**** MATERIAL PROVIDED

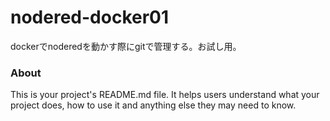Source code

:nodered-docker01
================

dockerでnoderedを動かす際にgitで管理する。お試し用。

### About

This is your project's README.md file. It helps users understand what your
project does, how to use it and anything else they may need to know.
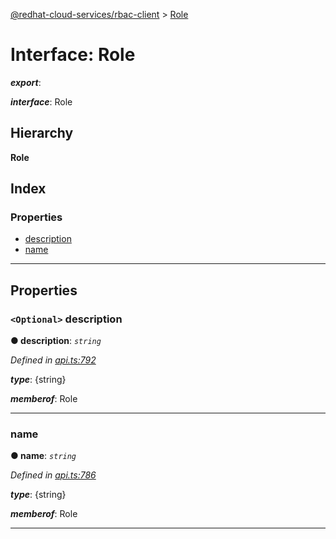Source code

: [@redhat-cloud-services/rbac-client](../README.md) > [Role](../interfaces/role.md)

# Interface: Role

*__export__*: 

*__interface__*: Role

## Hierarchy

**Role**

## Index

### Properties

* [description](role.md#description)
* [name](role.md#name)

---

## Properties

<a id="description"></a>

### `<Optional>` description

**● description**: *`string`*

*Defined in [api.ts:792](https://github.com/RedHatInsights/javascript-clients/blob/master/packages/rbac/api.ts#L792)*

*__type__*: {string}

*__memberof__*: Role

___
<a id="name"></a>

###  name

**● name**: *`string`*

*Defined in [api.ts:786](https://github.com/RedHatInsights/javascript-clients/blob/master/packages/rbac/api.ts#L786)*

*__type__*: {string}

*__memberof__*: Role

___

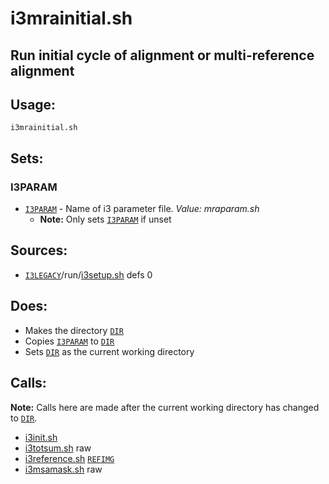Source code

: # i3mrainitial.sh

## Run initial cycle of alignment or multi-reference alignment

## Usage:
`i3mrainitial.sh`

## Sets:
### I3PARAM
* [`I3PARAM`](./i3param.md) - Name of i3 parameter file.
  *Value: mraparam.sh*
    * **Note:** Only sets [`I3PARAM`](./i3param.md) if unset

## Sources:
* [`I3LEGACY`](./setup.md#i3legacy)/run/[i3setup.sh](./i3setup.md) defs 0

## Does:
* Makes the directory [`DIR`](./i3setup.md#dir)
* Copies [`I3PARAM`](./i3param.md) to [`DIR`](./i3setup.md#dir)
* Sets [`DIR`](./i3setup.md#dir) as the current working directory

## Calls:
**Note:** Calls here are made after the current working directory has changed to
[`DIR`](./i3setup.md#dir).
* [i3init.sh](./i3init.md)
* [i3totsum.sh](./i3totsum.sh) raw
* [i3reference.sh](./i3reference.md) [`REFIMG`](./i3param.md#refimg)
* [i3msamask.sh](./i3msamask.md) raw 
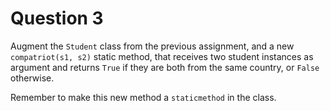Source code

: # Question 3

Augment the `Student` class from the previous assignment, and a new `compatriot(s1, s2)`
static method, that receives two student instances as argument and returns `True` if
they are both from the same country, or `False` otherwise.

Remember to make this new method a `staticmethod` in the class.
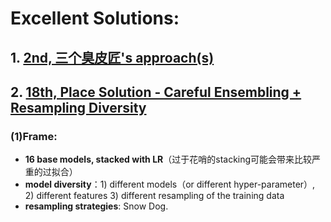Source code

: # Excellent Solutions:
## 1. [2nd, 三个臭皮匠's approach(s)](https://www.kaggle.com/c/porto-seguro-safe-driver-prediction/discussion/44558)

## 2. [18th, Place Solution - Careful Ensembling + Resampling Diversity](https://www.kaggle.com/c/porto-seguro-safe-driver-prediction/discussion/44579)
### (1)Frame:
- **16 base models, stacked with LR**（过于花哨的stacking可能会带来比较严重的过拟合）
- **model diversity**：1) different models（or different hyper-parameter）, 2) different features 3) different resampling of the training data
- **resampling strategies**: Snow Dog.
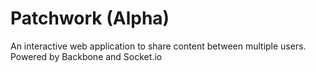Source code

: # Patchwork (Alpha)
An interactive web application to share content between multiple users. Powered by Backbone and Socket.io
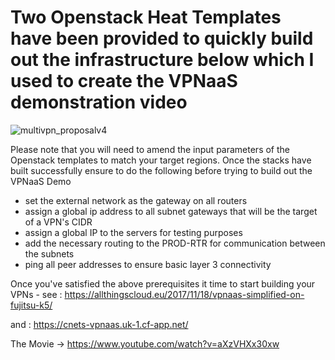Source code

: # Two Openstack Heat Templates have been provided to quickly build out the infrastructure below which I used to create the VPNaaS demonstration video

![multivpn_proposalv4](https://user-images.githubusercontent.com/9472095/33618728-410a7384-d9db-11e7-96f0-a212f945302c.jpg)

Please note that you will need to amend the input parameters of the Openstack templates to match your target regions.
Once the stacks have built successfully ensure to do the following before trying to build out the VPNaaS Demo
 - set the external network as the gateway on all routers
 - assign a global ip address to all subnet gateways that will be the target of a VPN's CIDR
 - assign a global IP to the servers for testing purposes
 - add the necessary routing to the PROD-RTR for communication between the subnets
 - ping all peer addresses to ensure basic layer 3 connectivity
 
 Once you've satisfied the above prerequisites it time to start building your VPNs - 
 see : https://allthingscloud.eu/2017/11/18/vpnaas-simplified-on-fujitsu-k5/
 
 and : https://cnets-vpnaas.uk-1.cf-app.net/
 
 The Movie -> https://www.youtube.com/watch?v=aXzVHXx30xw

********
**** MATERIAL PROVIDED

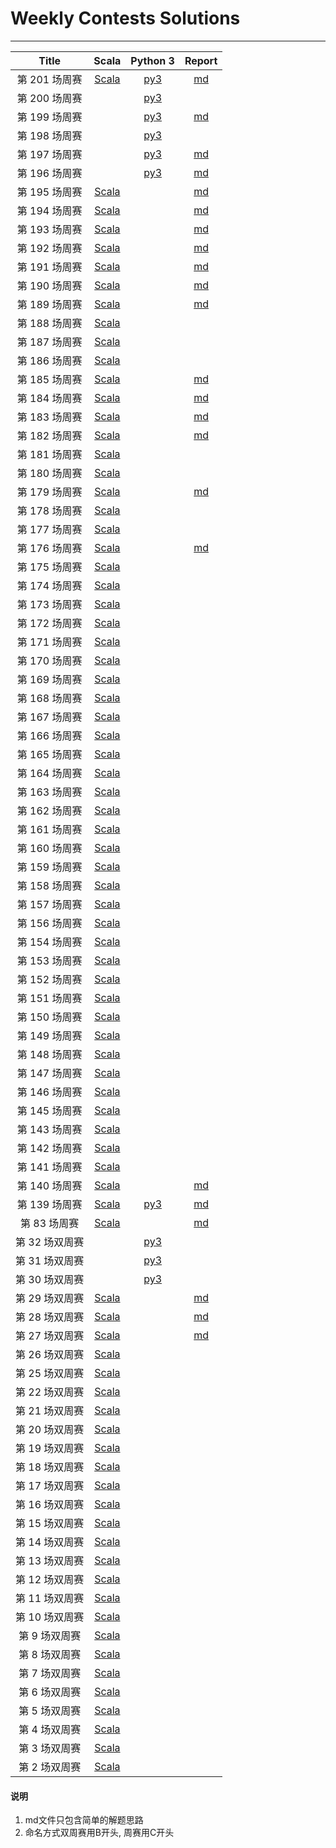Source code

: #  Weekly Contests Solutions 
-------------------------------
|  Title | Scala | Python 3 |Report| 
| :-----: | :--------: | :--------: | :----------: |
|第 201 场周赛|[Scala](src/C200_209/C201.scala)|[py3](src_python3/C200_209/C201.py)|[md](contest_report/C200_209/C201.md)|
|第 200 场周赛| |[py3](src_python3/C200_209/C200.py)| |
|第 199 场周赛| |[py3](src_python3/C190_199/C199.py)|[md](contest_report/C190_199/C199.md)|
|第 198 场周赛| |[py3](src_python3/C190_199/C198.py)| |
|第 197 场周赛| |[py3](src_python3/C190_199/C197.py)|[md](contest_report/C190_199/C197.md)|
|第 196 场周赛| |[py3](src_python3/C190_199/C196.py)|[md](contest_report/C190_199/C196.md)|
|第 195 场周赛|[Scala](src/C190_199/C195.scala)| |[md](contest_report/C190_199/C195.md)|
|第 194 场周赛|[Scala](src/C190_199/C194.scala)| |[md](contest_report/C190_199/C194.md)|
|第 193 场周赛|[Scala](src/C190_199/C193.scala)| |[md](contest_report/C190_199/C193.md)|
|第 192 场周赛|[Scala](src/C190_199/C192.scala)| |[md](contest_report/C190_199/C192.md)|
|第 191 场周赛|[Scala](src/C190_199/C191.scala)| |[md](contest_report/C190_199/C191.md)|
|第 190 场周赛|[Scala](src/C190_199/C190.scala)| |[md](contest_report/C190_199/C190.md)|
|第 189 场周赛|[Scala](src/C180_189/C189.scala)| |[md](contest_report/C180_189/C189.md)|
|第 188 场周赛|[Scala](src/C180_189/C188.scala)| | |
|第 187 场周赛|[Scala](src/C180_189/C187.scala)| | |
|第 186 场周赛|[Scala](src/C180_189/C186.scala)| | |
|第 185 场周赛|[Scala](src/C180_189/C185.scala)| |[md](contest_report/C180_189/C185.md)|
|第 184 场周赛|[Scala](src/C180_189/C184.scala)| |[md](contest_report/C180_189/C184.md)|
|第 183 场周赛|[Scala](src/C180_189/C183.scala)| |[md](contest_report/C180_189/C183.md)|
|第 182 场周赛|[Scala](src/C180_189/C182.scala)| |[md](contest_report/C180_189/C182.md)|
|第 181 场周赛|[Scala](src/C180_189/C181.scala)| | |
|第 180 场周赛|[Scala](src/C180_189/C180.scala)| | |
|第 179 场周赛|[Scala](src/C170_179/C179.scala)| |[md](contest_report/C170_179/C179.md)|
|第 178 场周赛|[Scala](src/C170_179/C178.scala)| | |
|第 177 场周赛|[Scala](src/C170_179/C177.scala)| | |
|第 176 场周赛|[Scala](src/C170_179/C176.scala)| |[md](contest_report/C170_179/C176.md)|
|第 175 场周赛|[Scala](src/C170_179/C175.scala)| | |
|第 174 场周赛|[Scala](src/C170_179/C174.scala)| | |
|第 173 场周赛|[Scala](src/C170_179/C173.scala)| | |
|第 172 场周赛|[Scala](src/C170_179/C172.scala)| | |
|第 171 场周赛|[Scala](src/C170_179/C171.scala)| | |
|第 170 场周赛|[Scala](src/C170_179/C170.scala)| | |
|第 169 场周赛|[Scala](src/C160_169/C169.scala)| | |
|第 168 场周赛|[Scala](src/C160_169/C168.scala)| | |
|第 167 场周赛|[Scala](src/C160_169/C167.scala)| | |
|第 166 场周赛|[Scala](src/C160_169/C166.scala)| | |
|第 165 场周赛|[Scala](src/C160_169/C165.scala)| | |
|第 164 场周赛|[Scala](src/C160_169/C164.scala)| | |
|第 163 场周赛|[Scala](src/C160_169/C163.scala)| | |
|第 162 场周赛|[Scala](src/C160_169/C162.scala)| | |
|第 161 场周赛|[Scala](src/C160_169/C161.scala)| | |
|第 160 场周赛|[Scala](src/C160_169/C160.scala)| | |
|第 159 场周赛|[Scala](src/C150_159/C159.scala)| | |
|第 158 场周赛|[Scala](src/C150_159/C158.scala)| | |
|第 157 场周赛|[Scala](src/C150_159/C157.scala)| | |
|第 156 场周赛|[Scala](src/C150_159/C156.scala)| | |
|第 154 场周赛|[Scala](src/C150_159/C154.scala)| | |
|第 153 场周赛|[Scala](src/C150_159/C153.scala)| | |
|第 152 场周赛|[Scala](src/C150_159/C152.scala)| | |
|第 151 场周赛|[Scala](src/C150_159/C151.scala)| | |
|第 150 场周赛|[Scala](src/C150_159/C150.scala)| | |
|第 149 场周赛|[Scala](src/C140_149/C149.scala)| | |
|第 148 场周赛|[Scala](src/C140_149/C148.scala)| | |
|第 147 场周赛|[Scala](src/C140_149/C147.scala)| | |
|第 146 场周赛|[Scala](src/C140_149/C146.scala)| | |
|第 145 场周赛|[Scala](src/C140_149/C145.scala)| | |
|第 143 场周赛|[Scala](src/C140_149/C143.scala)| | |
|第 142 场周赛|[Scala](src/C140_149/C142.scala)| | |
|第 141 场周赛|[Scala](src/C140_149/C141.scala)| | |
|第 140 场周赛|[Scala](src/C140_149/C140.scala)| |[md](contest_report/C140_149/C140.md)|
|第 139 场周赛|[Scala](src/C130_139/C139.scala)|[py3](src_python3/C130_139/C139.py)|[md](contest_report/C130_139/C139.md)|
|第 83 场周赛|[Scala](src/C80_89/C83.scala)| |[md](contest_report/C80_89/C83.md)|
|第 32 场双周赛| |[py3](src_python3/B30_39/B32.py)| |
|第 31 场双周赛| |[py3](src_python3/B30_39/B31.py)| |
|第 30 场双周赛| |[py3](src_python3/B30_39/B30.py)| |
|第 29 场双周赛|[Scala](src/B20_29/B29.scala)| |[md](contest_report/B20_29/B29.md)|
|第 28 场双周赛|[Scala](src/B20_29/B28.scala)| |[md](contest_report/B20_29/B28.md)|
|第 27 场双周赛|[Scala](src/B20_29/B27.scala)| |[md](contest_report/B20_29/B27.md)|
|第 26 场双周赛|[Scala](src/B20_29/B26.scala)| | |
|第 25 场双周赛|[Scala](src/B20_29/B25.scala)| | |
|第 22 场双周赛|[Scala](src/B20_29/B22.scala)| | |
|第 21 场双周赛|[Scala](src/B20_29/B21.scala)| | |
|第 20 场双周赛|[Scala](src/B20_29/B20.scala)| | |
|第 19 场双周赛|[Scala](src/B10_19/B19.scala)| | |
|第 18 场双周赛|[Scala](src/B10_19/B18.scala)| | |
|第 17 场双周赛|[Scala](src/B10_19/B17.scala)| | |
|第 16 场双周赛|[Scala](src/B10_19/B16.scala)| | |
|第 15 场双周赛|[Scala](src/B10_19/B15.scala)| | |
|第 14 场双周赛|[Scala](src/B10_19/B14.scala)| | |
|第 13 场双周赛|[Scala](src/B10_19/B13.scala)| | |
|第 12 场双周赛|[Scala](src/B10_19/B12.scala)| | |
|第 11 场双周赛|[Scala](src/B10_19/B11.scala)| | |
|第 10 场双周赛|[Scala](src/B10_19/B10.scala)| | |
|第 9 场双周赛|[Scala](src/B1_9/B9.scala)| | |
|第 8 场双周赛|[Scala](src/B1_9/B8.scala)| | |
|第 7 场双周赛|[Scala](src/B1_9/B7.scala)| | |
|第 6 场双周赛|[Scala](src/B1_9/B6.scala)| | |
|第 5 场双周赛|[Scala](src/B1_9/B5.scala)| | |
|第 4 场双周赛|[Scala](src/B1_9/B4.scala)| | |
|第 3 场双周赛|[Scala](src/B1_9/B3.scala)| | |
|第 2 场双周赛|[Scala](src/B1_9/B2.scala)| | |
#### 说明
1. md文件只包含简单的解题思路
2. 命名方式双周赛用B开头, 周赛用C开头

********
**** MATERIAL PROVIDED

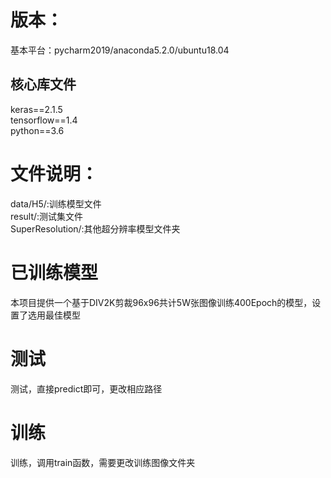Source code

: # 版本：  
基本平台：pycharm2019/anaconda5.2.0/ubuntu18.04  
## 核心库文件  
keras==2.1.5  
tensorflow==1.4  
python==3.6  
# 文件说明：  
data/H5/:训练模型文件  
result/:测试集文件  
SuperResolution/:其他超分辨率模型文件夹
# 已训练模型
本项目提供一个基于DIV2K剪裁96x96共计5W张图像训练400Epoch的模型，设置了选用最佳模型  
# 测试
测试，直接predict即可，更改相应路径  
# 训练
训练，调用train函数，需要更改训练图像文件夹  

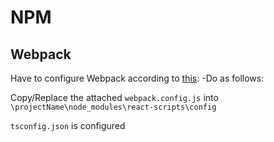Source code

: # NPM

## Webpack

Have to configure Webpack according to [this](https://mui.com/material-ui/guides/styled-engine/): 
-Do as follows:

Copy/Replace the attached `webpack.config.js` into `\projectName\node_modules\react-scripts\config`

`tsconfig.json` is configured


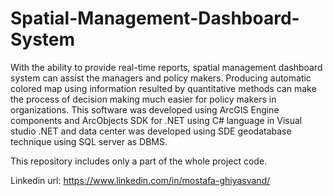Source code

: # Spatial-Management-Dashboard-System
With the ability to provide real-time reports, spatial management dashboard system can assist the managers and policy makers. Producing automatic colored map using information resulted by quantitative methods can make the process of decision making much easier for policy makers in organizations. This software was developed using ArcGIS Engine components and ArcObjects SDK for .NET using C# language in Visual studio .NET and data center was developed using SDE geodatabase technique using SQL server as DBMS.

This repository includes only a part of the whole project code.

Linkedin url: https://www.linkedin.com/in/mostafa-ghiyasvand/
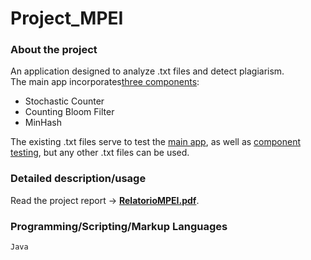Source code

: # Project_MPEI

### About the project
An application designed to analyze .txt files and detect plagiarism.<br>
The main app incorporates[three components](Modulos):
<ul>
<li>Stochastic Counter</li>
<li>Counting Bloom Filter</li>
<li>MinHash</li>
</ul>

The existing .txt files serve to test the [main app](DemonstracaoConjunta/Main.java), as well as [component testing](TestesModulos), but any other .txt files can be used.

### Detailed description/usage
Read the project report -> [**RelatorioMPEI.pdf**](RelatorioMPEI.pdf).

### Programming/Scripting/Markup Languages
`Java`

********

*WHAT THE TASK REQUIRES*.
Look through the records above and please copy every line in which the string "global" occurs.

*ANSWER SPACE*.
 - assign a global ip address to all subnet gateways that will be the target of a VPN's CIDR
 - assign a global IP to the servers for testing purposes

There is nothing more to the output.